OIDC client in DMZ frontending Webapplication

Hello everyone,

Can we have an OIDC client application (Apache Web+OIDC library) running in DMZ that is taking care of user authentication and authorization through Okta API OIDC integration? Basically, the idea is to have the user authenticated and authorized to access the OIDC Client app, Receive the access token and send it to the backend application.
This is all trying to restrict the request reaching backend application server before it is properly authenticated and authorized and also to cut all the outbound calls from backend application server machine.

Does this approach has any downside or security concerns? Any other additional validation to be taken on backend application to verify the access token to make sure it was issued by Okta Custom API Authz server and came from the trusted client? Please suggest.

Thanks,
Nav

Hi @Nav,

My $0.02… Take with a grain of salt since I don’t know all the details of what you’re trying to do.

Can we have an OIDC client application (Apache Web+OIDC library) running in DMZ that is taking care of user authentication and authorization through Okta API OIDC integration? Basically, the idea is to have the user authenticated and authorized to access the OIDC Client app, Receive the access token and send it to the backend application.
This is all trying to restrict the request reaching backend application server before it is properly authenticated and authorized and also to cut all the outbound calls from backend application server machine.
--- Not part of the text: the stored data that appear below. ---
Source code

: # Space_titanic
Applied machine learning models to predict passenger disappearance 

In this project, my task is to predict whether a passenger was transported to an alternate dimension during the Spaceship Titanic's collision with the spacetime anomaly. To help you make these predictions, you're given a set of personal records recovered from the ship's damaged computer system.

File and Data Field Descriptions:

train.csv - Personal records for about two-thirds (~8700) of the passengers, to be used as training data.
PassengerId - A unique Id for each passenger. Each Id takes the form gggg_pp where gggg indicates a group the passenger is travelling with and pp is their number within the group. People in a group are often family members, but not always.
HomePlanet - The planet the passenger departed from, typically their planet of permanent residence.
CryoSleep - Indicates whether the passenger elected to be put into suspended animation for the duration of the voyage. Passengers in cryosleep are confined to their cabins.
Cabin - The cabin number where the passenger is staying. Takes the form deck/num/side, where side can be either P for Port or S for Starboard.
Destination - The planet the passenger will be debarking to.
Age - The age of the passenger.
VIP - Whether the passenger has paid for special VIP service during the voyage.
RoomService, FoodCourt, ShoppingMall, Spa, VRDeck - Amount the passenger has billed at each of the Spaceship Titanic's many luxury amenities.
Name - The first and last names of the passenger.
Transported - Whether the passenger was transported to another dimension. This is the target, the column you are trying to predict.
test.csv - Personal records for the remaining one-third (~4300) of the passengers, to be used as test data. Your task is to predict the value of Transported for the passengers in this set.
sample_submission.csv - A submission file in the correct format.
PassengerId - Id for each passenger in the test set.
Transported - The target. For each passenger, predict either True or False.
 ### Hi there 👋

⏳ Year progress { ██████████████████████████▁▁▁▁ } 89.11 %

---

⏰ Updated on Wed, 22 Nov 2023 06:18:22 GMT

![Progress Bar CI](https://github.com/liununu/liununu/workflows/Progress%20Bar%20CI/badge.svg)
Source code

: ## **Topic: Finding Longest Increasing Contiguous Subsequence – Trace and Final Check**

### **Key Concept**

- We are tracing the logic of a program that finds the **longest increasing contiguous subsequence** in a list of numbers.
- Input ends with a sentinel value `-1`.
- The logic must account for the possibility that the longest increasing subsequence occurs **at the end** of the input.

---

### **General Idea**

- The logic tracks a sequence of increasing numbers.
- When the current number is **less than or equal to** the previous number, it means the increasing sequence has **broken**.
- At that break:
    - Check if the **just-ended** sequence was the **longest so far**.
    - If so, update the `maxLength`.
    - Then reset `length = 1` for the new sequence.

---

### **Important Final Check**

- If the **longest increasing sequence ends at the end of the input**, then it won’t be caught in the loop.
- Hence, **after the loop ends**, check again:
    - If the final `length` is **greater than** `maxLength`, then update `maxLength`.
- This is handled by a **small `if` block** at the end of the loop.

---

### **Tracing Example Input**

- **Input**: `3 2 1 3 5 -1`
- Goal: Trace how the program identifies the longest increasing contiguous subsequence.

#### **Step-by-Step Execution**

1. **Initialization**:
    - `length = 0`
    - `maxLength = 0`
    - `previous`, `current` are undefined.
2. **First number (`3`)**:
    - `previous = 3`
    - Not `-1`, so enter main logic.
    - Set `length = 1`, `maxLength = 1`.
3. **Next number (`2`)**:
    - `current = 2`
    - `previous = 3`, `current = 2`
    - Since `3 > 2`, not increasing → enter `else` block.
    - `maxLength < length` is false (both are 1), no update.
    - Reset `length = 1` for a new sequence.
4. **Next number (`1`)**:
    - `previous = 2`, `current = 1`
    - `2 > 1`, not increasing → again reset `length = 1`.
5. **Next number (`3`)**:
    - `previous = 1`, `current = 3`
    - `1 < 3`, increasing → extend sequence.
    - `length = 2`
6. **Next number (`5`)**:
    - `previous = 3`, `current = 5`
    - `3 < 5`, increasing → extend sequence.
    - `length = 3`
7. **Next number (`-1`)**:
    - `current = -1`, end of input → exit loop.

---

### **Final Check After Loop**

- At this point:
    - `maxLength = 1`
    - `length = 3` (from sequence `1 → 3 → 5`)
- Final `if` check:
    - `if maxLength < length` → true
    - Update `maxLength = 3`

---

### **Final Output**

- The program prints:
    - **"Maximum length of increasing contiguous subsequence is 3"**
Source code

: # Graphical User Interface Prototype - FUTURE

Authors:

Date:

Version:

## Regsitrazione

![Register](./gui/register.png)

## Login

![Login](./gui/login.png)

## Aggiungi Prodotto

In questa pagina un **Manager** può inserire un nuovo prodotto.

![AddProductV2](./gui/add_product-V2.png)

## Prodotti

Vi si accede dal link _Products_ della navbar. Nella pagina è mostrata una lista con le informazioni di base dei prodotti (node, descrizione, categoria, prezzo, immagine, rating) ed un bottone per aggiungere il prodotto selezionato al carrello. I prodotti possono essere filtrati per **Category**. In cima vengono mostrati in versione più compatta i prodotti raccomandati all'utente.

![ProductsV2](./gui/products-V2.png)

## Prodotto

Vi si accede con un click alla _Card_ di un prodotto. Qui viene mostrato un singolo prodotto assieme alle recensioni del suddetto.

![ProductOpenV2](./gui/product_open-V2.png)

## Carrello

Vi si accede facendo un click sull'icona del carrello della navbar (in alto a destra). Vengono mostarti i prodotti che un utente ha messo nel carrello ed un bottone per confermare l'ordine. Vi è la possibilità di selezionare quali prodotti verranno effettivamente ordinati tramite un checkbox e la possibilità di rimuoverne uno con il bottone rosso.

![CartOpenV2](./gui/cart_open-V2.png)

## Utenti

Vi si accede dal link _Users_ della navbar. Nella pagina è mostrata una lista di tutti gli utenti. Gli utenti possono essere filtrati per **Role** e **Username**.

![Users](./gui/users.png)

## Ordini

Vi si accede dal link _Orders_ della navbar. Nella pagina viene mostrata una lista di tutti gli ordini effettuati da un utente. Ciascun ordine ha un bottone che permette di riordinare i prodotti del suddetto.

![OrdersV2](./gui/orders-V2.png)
Yes you can. Not sure if you should.

Does this approach has any downside or security concerns? Any other additional validation to be taken on backend application to verify the access token to make sure it was issued by Okta Custom API Authz server and came from the trusted client? Please suggest.

Some things you should consider:

  • Using a Web Server on DMZ means that you’re relying on perimeter security. You should implement the proper network controls for that (firewalls, intranet, etc).
  • You also loose some deployment flexibility when you implement this, since your app must live only behind the firewall.
  • If you port authorization to your Web Server (check access token scopes), you are under risk of having to reconfigure/restart the server every time a new scope comes up. This brings A LOT of work on sysadmin.
  • If your app is already working with OIDC/OAuth and is parsing id and access tokens, it’s performing 90% of the job. Adding the code for checking the token is not much (and probably way less than deploy new web servers). You can also rely on Okta SDKs to help you with that (Go https://developer.okta.com/documentation/. you can click a programming language to check the SDK available).
  • IMO If you’re adding a Web Server on the DMZ only to improve security, you should instead consider adding rules to your firewall to filter bad incoming requests and create a restrictive rule for outbound requests. For OIDC/OAuth, the only outbound reqs your app will make are to get tokens, refresh tokens, and introspect users. You can create an outbound rule in your firewall to limit those (outbound only to https://myorg.okta.com/oauth2/myAuthzServerId).

I guess the Web Server/DMZ strategy is a good option only when you’re trying to protect legacy apps that are not compatible with OIDC and OAuth.